Records provided Start Marker

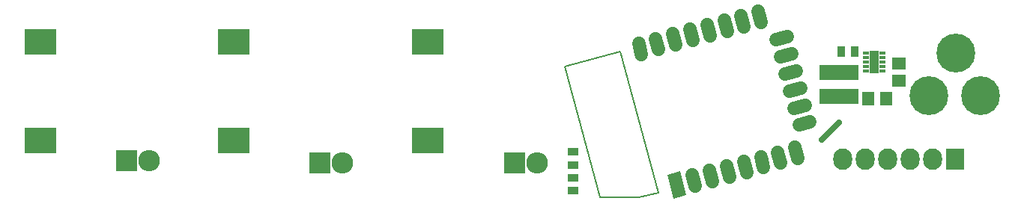
<source format=gbr>
G04 #@! TF.FileFunction,Soldermask,Top*
%FSLAX46Y46*%
G04 Gerber Fmt 4.6, Leading zero omitted, Abs format (unit mm)*
G04 Created by KiCad (PCBNEW 4.0.0-rc1-stable) date 2/20/2017 10:27:06 PM*
%MOMM*%
G01*
G04 APERTURE LIST*
%ADD10C,0.100000*%
%ADD11C,0.700000*%
%ADD12C,0.200000*%
%ADD13C,1.500000*%
%ADD14R,3.600000X2.900000*%
%ADD15C,4.400000*%
%ADD16R,1.650000X1.400000*%
%ADD17R,1.400000X1.650000*%
%ADD18R,4.400000X1.700000*%
%ADD19R,2.127200X2.432000*%
%ADD20O,2.127200X2.432000*%
%ADD21R,0.640000X0.390000*%
%ADD22R,0.980000X2.540000*%
%ADD23R,2.432000X2.432000*%
%ADD24O,2.432000X2.432000*%
%ADD25R,0.900000X1.300000*%
%ADD26R,1.300000X0.900000*%
G04 APERTURE END LIST*
D10*
D11*
X164401500Y-106616500D02*
X166370000Y-104648000D01*
D12*
X145923000Y-112649000D02*
X141605000Y-96647000D01*
X141605000Y-96647000D02*
X135382000Y-98298000D01*
X143764000Y-113157000D02*
X145923000Y-112649000D01*
X139319000Y-113157000D02*
X143764000Y-113157000D01*
X135382000Y-98298000D02*
X139319000Y-113157000D01*
D13*
X163072568Y-104597701D02*
X161816864Y-104934165D01*
X162554930Y-102665849D02*
X161299226Y-103002313D01*
X162037292Y-100733998D02*
X160781588Y-101070462D01*
X161519654Y-98802146D02*
X160263950Y-99138610D01*
X161002015Y-96870294D02*
X159746311Y-97206758D01*
X160484377Y-94938443D02*
X159228673Y-95274907D01*
D10*
G36*
X149092044Y-112888633D02*
X147643155Y-113276861D01*
X146918462Y-110572269D01*
X148367351Y-110184041D01*
X149092044Y-112888633D01*
X149092044Y-112888633D01*
G37*
D13*
X150105337Y-111840665D02*
X149768873Y-110584961D01*
X152037188Y-111323027D02*
X151700724Y-110067323D01*
X153969040Y-110805389D02*
X153632576Y-109549685D01*
X155900892Y-110287751D02*
X155564428Y-109032047D01*
X157832743Y-109770113D02*
X157496279Y-108514409D01*
X159764595Y-109252474D02*
X159428131Y-107996770D01*
X161696447Y-108734836D02*
X161359983Y-107479132D01*
X157555342Y-93280023D02*
X157218878Y-92024319D01*
X155623490Y-93797661D02*
X155287026Y-92541957D01*
X153691639Y-94315299D02*
X153355175Y-93059595D01*
X151759787Y-94832937D02*
X151423323Y-93577233D01*
X149827935Y-95350576D02*
X149491471Y-94094872D01*
X147896084Y-95868214D02*
X147559620Y-94612510D01*
X145964232Y-96385852D02*
X145627768Y-95130148D01*
X144032380Y-96903490D02*
X143695916Y-95647786D01*
D14*
X97917000Y-95541204D03*
X97917000Y-106641204D03*
X119888000Y-95541204D03*
X119888000Y-106641204D03*
X76073000Y-95541204D03*
X76073000Y-106641204D03*
D15*
X176530000Y-101600000D03*
X182330000Y-101600000D03*
X179530000Y-96800000D03*
D16*
X173095186Y-97930308D03*
X173095186Y-99930308D03*
D17*
X169682186Y-101978308D03*
X171682186Y-101978308D03*
D18*
X166364186Y-98977308D03*
X166364186Y-101677308D03*
D19*
X179451000Y-108839000D03*
D20*
X176911000Y-108839000D03*
X174371000Y-108839000D03*
X171831000Y-108839000D03*
X169291000Y-108839000D03*
X166751000Y-108839000D03*
D21*
X171251186Y-98787308D03*
X171251186Y-98287308D03*
X171251186Y-97787308D03*
X171251186Y-97287308D03*
X171251186Y-96787308D03*
X169351186Y-97787308D03*
X169351186Y-98287308D03*
X169351186Y-98787308D03*
X169351186Y-97287308D03*
X169351186Y-96787308D03*
D22*
X170301186Y-97787308D03*
X170301186Y-97787308D03*
D23*
X85852000Y-108966000D03*
D24*
X88392000Y-108966000D03*
D23*
X129667000Y-109220000D03*
D24*
X132207000Y-109220000D03*
D23*
X107696000Y-109220000D03*
D24*
X110236000Y-109220000D03*
D25*
X166630186Y-96644308D03*
X168130186Y-96644308D03*
D26*
X136296400Y-112382300D03*
X136296400Y-110882300D03*
X136296400Y-107948600D03*
X136296400Y-109448600D03*
M02*

</source>
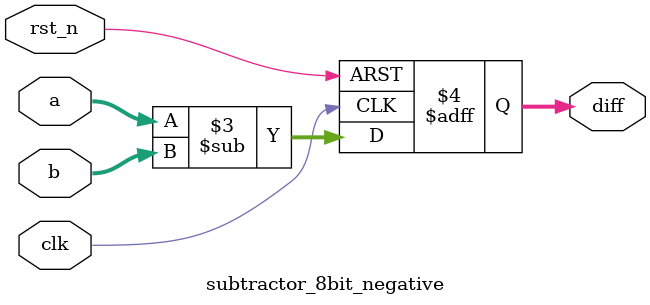
<source format=v>
module twos_complement_8bit (
    input  wire        clk,
    input  wire        rst_n,
    input  wire [7:0]  in,
    output reg  [7:0]  out
);

    // Single pipeline stage with optimized logic
    always @(posedge clk or negedge rst_n) begin
        if (!rst_n)
            out <= 8'b0;
        else
            out <= (~in) + 1'b1;
    end

endmodule

module subtractor_8bit_negative (
    input  wire        clk,
    input  wire        rst_n,
    input  wire [7:0]  a,
    input  wire [7:0]  b,
    output reg  [7:0]  diff
);

    // Single pipeline stage with optimized subtraction
    always @(posedge clk or negedge rst_n) begin
        if (!rst_n)
            diff <= 8'b0;
        else
            diff <= a - b;
    end

endmodule
</source>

Records provided End Marker

> **Exercise instructions**: Each line of the listing is to be retyped exactly, and its pictures are to be dropped.

> **Your response**:
<source format=gbr>
G04 #@! TF.FileFunction,Soldermask,Top*
%FSLAX46Y46*%
G04 Gerber Fmt 4.6, Leading zero omitted, Abs format (unit mm)*
G04 Created by KiCad (PCBNEW 4.0.0-rc1-stable) date 2/20/2017 10:27:06 PM*
%MOMM*%
G01*
G04 APERTURE LIST*
%ADD10C,0.100000*%
%ADD11C,0.700000*%
%ADD12C,0.200000*%
%ADD13C,1.500000*%
%ADD14R,3.600000X2.900000*%
%ADD15C,4.400000*%
%ADD16R,1.650000X1.400000*%
%ADD17R,1.400000X1.650000*%
%ADD18R,4.400000X1.700000*%
%ADD19R,2.127200X2.432000*%
%ADD20O,2.127200X2.432000*%
%ADD21R,0.640000X0.390000*%
%ADD22R,0.980000X2.540000*%
%ADD23R,2.432000X2.432000*%
%ADD24O,2.432000X2.432000*%
%ADD25R,0.900000X1.300000*%
%ADD26R,1.300000X0.900000*%
G04 APERTURE END LIST*
D10*
D11*
X164401500Y-106616500D02*
X166370000Y-104648000D01*
D12*
X145923000Y-112649000D02*
X141605000Y-96647000D01*
X141605000Y-96647000D02*
X135382000Y-98298000D01*
X143764000Y-113157000D02*
X145923000Y-112649000D01*
X139319000Y-113157000D02*
X143764000Y-113157000D01*
X135382000Y-98298000D02*
X139319000Y-113157000D01*
D13*
X163072568Y-104597701D02*
X161816864Y-104934165D01*
X162554930Y-102665849D02*
X161299226Y-103002313D01*
X162037292Y-100733998D02*
X160781588Y-101070462D01*
X161519654Y-98802146D02*
X160263950Y-99138610D01*
X161002015Y-96870294D02*
X159746311Y-97206758D01*
X160484377Y-94938443D02*
X159228673Y-95274907D01*
D10*
G36*
X149092044Y-112888633D02*
X147643155Y-113276861D01*
X146918462Y-110572269D01*
X148367351Y-110184041D01*
X149092044Y-112888633D01*
X149092044Y-112888633D01*
G37*
D13*
X150105337Y-111840665D02*
X149768873Y-110584961D01*
X152037188Y-111323027D02*
X151700724Y-110067323D01*
X153969040Y-110805389D02*
X153632576Y-109549685D01*
X155900892Y-110287751D02*
X155564428Y-109032047D01*
X157832743Y-109770113D02*
X157496279Y-108514409D01*
X159764595Y-109252474D02*
X159428131Y-107996770D01*
X161696447Y-108734836D02*
X161359983Y-107479132D01*
X157555342Y-93280023D02*
X157218878Y-92024319D01*
X155623490Y-93797661D02*
X155287026Y-92541957D01*
X153691639Y-94315299D02*
X153355175Y-93059595D01*
X151759787Y-94832937D02*
X151423323Y-93577233D01*
X149827935Y-95350576D02*
X149491471Y-94094872D01*
X147896084Y-95868214D02*
X147559620Y-94612510D01*
X145964232Y-96385852D02*
X145627768Y-95130148D01*
X144032380Y-96903490D02*
X143695916Y-95647786D01*
D14*
X97917000Y-95541204D03*
X97917000Y-106641204D03*
X119888000Y-95541204D03*
X119888000Y-106641204D03*
X76073000Y-95541204D03*
X76073000Y-106641204D03*
D15*
X176530000Y-101600000D03*
X182330000Y-101600000D03*
X179530000Y-96800000D03*
D16*
X173095186Y-97930308D03*
X173095186Y-99930308D03*
D17*
X169682186Y-101978308D03*
X171682186Y-101978308D03*
D18*
X166364186Y-98977308D03*
X166364186Y-101677308D03*
D19*
X179451000Y-108839000D03*
D20*
X176911000Y-108839000D03*
X174371000Y-108839000D03*
X171831000Y-108839000D03*
X169291000Y-108839000D03*
X166751000Y-108839000D03*
D21*
X171251186Y-98787308D03*
X171251186Y-98287308D03*
X171251186Y-97787308D03*
X171251186Y-97287308D03*
X171251186Y-96787308D03*
X169351186Y-97787308D03*
X169351186Y-98287308D03*
X169351186Y-98787308D03*
X169351186Y-97287308D03*
X169351186Y-96787308D03*
D22*
X170301186Y-97787308D03*
X170301186Y-97787308D03*
D23*
X85852000Y-108966000D03*
D24*
X88392000Y-108966000D03*
D23*
X129667000Y-109220000D03*
D24*
X132207000Y-109220000D03*
D23*
X107696000Y-109220000D03*
D24*
X110236000Y-109220000D03*
D25*
X166630186Y-96644308D03*
X168130186Y-96644308D03*
D26*
X136296400Y-112382300D03*
X136296400Y-110882300D03*
X136296400Y-107948600D03*
X136296400Y-109448600D03*
M02*

</source>
<source format=v>
module twos_complement_8bit (
    input  wire        clk,
    input  wire        rst_n,
    input  wire [7:0]  in,
    output reg  [7:0]  out
);

    // Single pipeline stage with optimized logic
    always @(posedge clk or negedge rst_n) begin
        if (!rst_n)
            out <= 8'b0;
        else
            out <= (~in) + 1'b1;
    end

endmodule

module subtractor_8bit_negative (
    input  wire        clk,
    input  wire        rst_n,
    input  wire [7:0]  a,
    input  wire [7:0]  b,
    output reg  [7:0]  diff
);

    // Single pipeline stage with optimized subtraction
    always @(posedge clk or negedge rst_n) begin
        if (!rst_n)
            diff <= 8'b0;
        else
            diff <= a - b;
    end

endmodule
</source>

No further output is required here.